Radargempita.co.id
TANGERANG – Gerakan Mahasiswa Nasional Indonesia (GMNI) mendesak Pemerintah Kabupaten Tangerang memastikan proses seleksi beasiswa berjalan bersih, transparan, dan berbasis merit. GMNI menilai praktik “titipan”, nepotisme, hingga intervensi kekuasaan dalam seleksi merupakan penyimpangan serius yang merusak prinsip keadilan sosial.

Dalam pernyataannya, GMNI menegaskan beasiswa bukan sekadar bantuan administratif, melainkan instrumen penting mobilitas sosial untuk memutus rantai kemiskinan. Jika akses tersebut dikuasai kepentingan elite, maka ketimpangan justru diproduksi melalui mekanisme birokrasi.
“Praktik titipan tidak hanya merusak integritas seleksi, tetapi juga mengancam kualitas sumber daya manusia daerah dalam jangka panjang,” tegas GMNI, Jum’at (17/04).

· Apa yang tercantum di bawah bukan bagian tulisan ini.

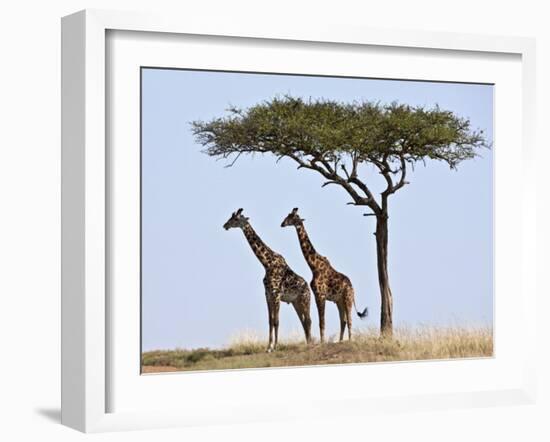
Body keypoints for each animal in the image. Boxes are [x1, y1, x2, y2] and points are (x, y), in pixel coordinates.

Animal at [223, 208, 310, 352]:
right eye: (230, 218)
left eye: (235, 219)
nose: (225, 226)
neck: (266, 263)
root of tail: (307, 286)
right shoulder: (268, 294)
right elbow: (270, 320)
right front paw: (268, 347)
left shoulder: (276, 294)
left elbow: (276, 321)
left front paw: (275, 346)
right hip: (295, 302)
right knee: (304, 321)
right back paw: (308, 342)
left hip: (305, 300)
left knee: (308, 320)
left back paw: (310, 343)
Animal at [282, 207, 368, 342]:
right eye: (287, 215)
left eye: (291, 217)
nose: (282, 224)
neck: (313, 266)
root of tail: (352, 287)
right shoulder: (318, 296)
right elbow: (321, 321)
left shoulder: (320, 295)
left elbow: (322, 322)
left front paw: (322, 342)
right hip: (339, 301)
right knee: (343, 320)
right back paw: (340, 341)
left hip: (347, 298)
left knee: (349, 320)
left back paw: (350, 340)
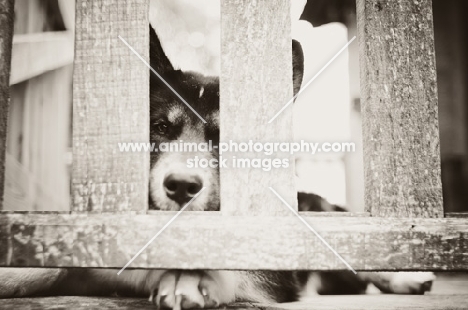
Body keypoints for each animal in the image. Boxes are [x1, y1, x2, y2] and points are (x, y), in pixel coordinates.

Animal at [0, 25, 436, 308]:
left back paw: (405, 277)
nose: (181, 186)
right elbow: (50, 269)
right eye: (160, 127)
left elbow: (232, 264)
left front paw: (190, 276)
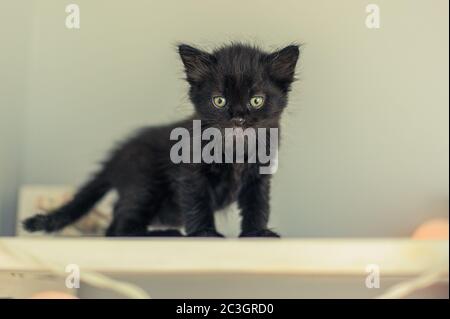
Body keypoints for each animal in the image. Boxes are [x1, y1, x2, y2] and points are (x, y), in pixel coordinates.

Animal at [23, 43, 298, 238]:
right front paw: (204, 233)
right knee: (119, 228)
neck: (235, 149)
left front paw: (257, 232)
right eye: (219, 100)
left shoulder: (259, 174)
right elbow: (197, 200)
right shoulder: (190, 170)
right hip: (145, 184)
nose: (239, 118)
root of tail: (117, 156)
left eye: (256, 100)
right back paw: (166, 233)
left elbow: (257, 204)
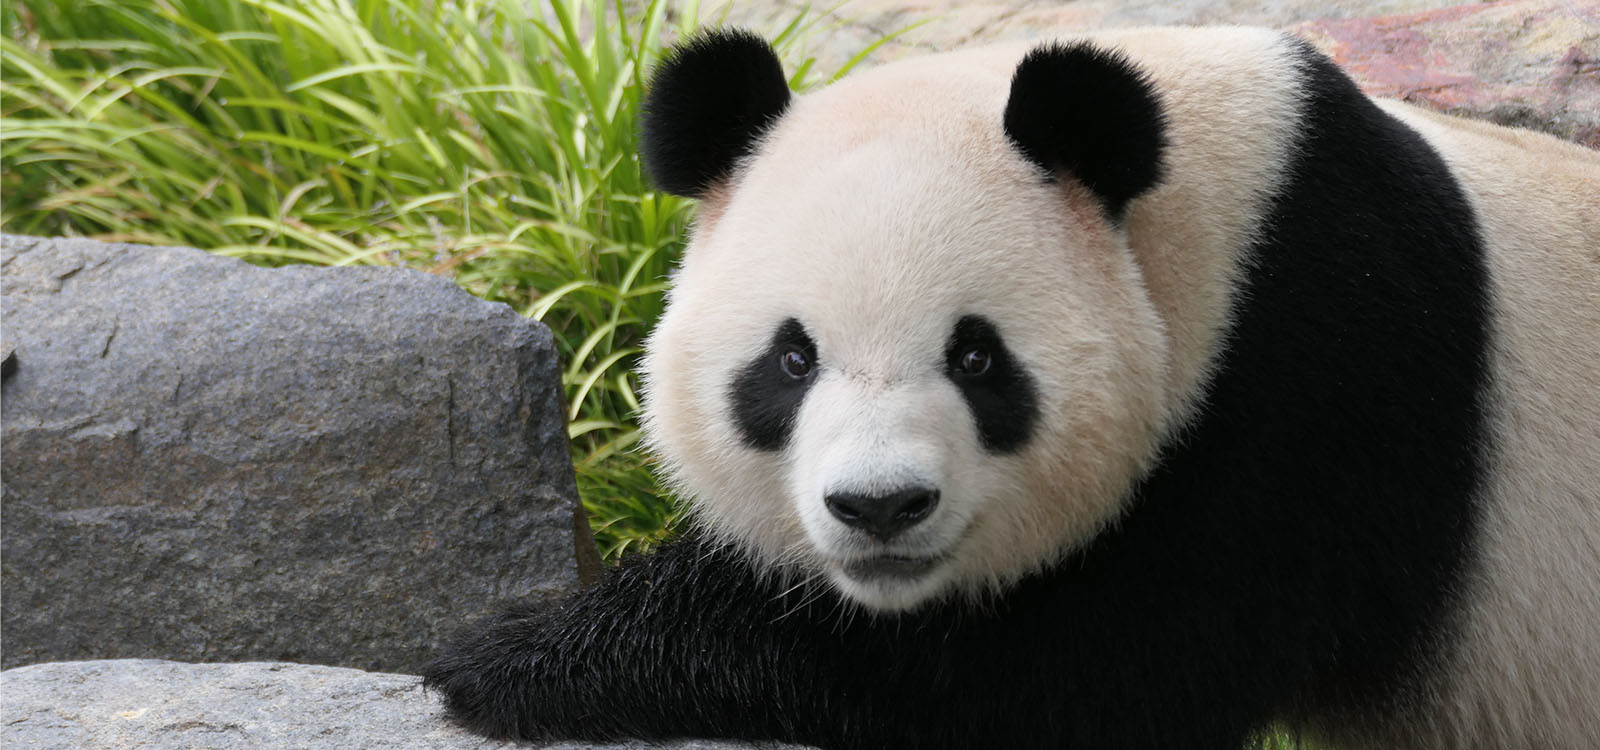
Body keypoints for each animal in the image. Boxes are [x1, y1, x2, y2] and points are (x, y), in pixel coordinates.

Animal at [426, 26, 1600, 749]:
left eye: (977, 358)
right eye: (792, 361)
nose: (881, 508)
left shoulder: (1316, 381)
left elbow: (1074, 677)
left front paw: (510, 658)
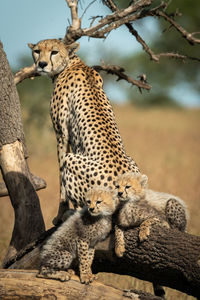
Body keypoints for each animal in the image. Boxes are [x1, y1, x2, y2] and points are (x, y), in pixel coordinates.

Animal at [28, 38, 139, 223]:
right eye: (37, 51)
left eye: (54, 52)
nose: (42, 64)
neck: (71, 63)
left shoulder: (61, 135)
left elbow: (61, 181)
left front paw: (60, 215)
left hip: (72, 160)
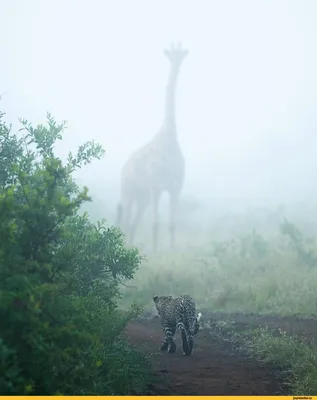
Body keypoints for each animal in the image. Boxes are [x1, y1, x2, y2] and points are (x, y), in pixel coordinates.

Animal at [115, 41, 186, 250]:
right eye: (170, 54)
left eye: (182, 55)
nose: (176, 65)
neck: (169, 137)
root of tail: (123, 169)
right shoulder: (156, 185)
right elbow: (155, 223)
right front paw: (155, 252)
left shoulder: (176, 186)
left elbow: (172, 223)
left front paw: (171, 251)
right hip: (128, 191)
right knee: (124, 221)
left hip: (142, 197)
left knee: (132, 224)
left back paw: (130, 248)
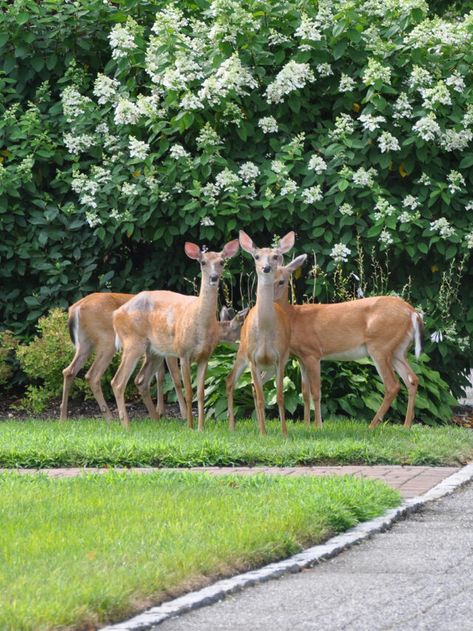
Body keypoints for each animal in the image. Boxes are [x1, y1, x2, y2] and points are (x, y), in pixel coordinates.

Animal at [60, 294, 243, 422]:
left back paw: (64, 417)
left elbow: (159, 377)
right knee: (93, 375)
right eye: (238, 332)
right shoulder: (171, 351)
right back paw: (111, 418)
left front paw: (160, 412)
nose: (242, 347)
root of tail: (74, 309)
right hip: (107, 341)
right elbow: (175, 379)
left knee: (69, 371)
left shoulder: (157, 352)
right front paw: (183, 414)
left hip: (85, 344)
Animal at [110, 241, 240, 430]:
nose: (214, 277)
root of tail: (115, 314)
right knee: (118, 382)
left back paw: (156, 420)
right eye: (203, 262)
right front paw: (190, 427)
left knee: (141, 380)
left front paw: (201, 428)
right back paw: (126, 425)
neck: (201, 324)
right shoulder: (183, 352)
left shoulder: (205, 356)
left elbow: (201, 393)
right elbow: (188, 390)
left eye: (222, 262)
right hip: (133, 342)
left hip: (154, 351)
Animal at [223, 231, 294, 434]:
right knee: (230, 381)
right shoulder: (253, 358)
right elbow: (262, 398)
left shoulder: (281, 358)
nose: (266, 268)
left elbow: (279, 397)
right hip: (242, 352)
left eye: (275, 256)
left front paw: (284, 433)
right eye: (256, 256)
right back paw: (232, 426)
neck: (264, 332)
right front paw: (263, 434)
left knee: (256, 386)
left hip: (269, 366)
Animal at [272, 256, 422, 430]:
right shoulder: (300, 358)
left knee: (392, 385)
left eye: (281, 281)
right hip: (397, 350)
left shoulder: (313, 353)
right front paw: (307, 426)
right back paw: (406, 426)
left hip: (380, 346)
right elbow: (305, 393)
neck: (293, 318)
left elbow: (316, 392)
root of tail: (412, 312)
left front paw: (318, 427)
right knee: (412, 379)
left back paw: (372, 426)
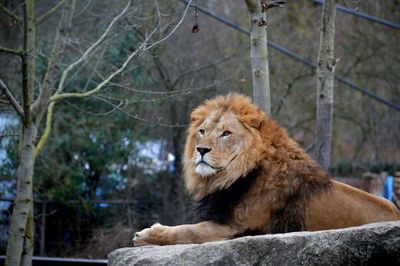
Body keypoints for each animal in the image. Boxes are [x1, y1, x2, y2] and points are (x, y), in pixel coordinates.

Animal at [134, 93, 400, 245]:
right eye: (202, 131)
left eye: (226, 133)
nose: (201, 149)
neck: (229, 176)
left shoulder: (234, 227)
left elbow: (186, 231)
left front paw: (147, 234)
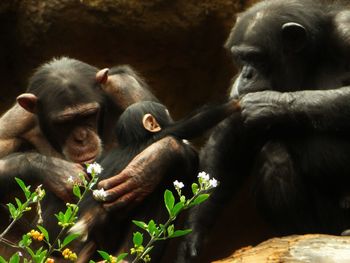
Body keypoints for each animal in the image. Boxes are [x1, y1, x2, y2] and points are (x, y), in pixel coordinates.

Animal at [0, 57, 194, 258]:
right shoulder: (16, 122)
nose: (81, 138)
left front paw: (147, 167)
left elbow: (176, 141)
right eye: (64, 123)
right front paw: (57, 172)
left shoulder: (127, 88)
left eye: (89, 114)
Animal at [178, 0, 350, 262]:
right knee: (275, 156)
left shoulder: (346, 34)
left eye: (255, 57)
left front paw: (267, 104)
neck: (313, 57)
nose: (246, 74)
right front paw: (194, 231)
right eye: (240, 58)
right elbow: (231, 138)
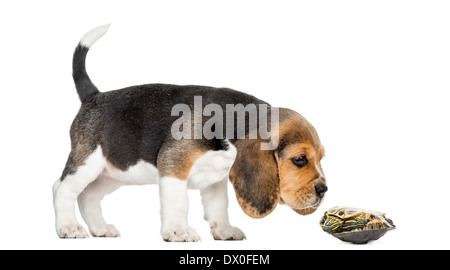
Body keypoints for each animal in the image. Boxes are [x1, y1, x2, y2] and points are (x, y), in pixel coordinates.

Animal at [52, 24, 326, 240]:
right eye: (299, 159)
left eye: (321, 157)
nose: (324, 190)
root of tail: (94, 96)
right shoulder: (173, 165)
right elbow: (179, 202)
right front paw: (178, 231)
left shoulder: (216, 179)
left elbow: (218, 205)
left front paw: (224, 230)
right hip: (88, 163)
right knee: (61, 188)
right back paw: (68, 227)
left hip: (114, 173)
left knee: (88, 196)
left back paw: (99, 228)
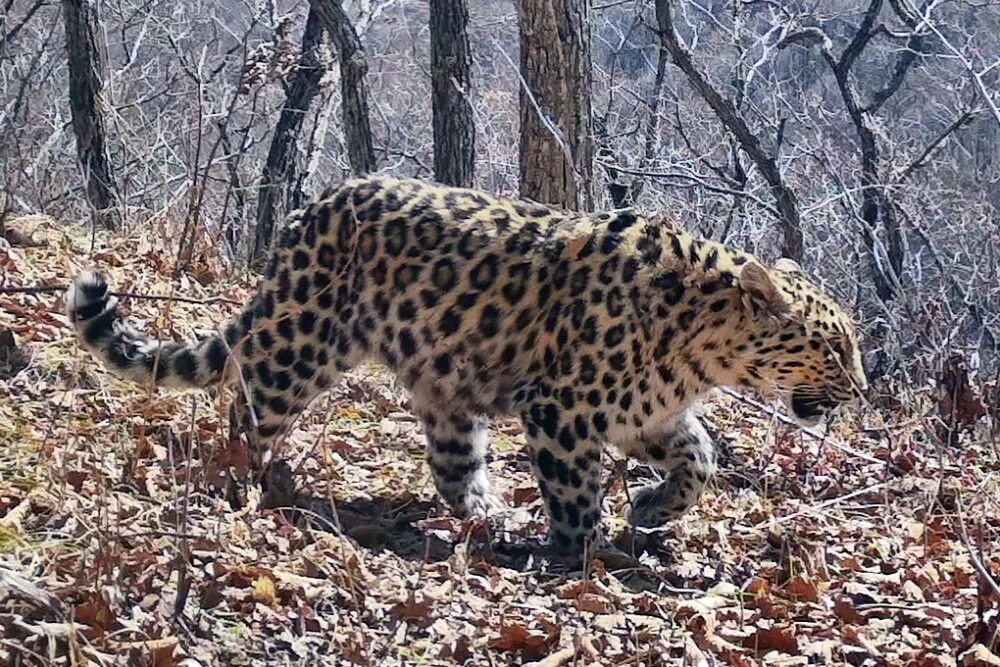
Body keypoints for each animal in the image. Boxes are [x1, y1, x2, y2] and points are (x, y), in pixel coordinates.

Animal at [68, 175, 868, 556]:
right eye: (832, 347)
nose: (861, 388)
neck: (701, 346)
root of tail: (307, 211)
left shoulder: (645, 413)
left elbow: (699, 460)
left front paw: (649, 509)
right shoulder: (564, 408)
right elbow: (576, 491)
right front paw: (583, 552)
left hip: (445, 381)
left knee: (453, 463)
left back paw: (488, 513)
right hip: (302, 341)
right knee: (248, 402)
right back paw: (252, 478)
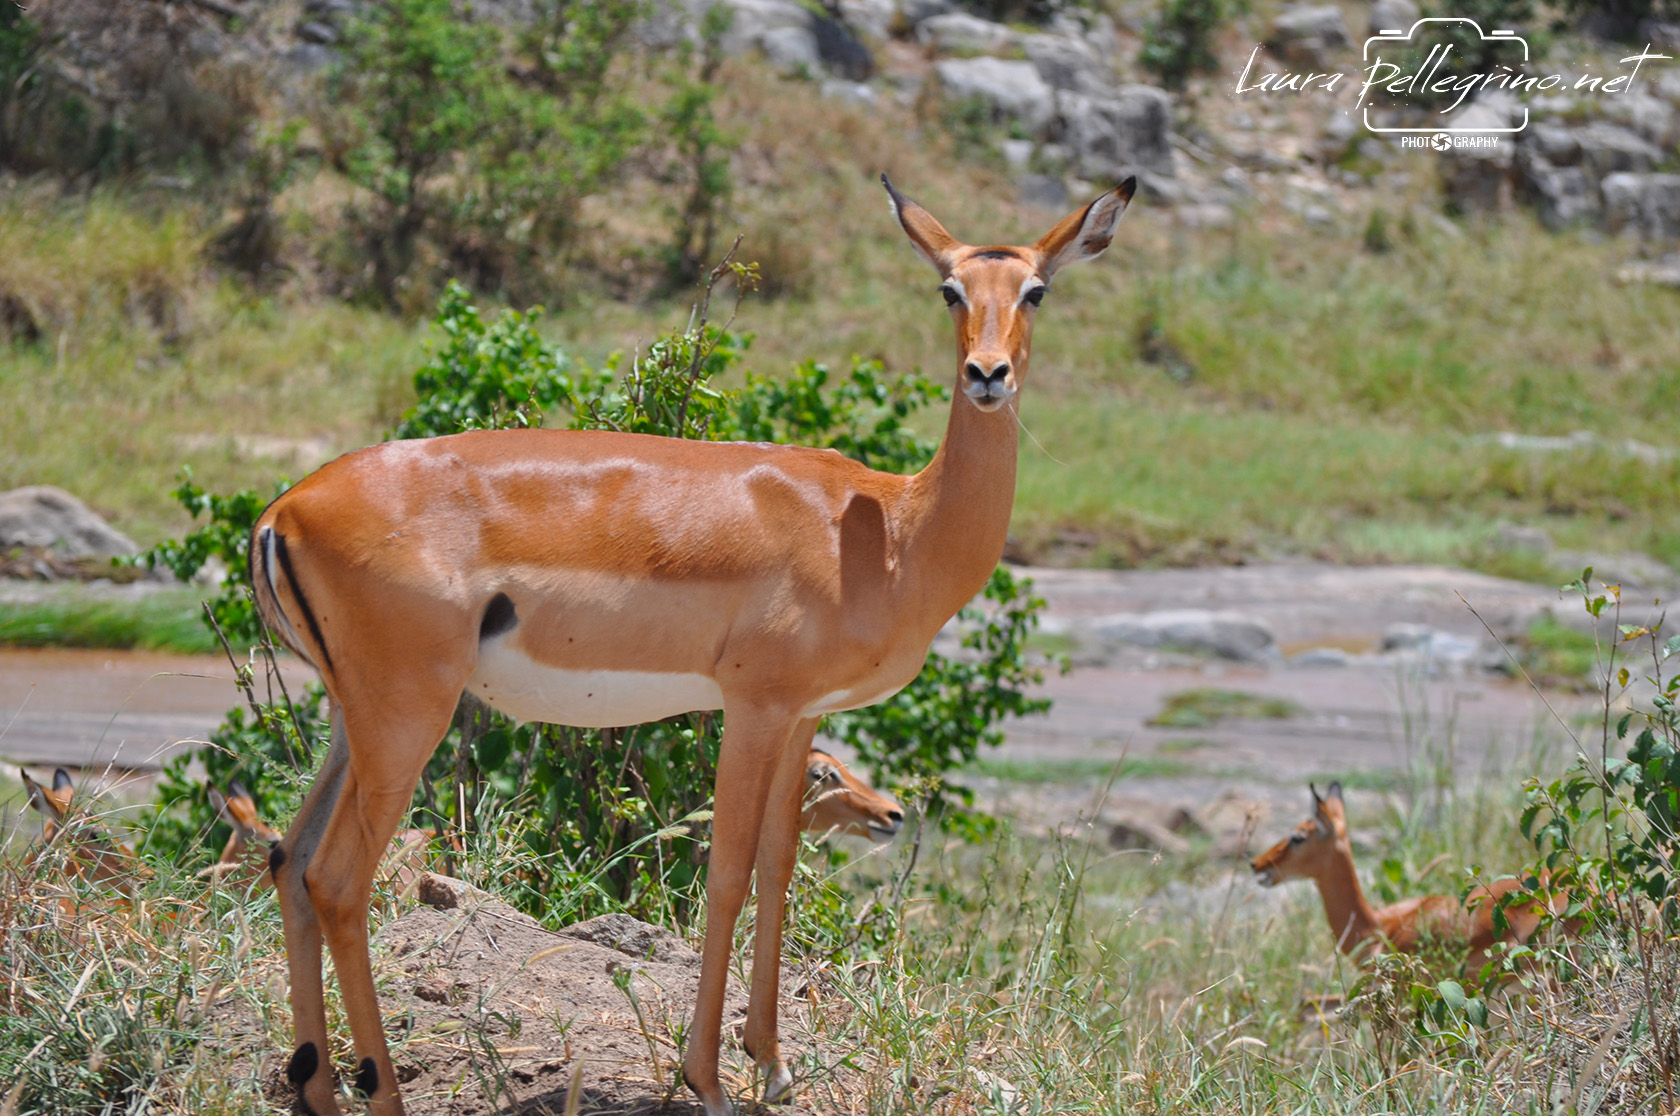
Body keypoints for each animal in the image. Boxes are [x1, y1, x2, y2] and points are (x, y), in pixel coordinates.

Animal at [248, 173, 1135, 1116]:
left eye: (1035, 290)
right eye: (950, 290)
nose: (988, 375)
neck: (889, 531)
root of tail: (283, 511)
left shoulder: (800, 718)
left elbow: (778, 869)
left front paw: (771, 1064)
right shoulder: (754, 707)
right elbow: (727, 873)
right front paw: (707, 1078)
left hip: (355, 720)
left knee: (287, 858)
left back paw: (316, 1087)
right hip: (408, 715)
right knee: (337, 880)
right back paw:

GMNI juga menilai Kabupaten Tangerang membutuhkan generasi unggul yang lahir dari kompetisi sehat dan kesempatan setara. Dominasi faktor kedekatan politik maupun relasi kekuasaan dinilai berpotensi menyingkirkan talenta terbaik.
Untuk itu,
GMNI mendesak Pemkab Tangerang membuka seluruh mekanisme seleksi beasiswa ke publik, mulai dari dasar hukum, kuota, indikator penilaian, hingga daftar penerima akhir. Keterbukaan dinilai penting untuk menutup celah manipulasi serta memulihkan kepercayaan masyarakat.
Selain itu, GMNI meminta pembentukan sistem pengawasan independen dan kanal pengaduan yang mudah diakses guna menindak dugaan penyalahgunaan wewenang dalam program beasiswa.
“Beasiswa adalah hak sosial bagi yang layak dan membutuhkan, bukan hadiah politik. Ketika kuota diisi titipan, yang dirampas bukan sekadar kesempatan, tetapi masa depan generasi bangsa,” tutup GMNI.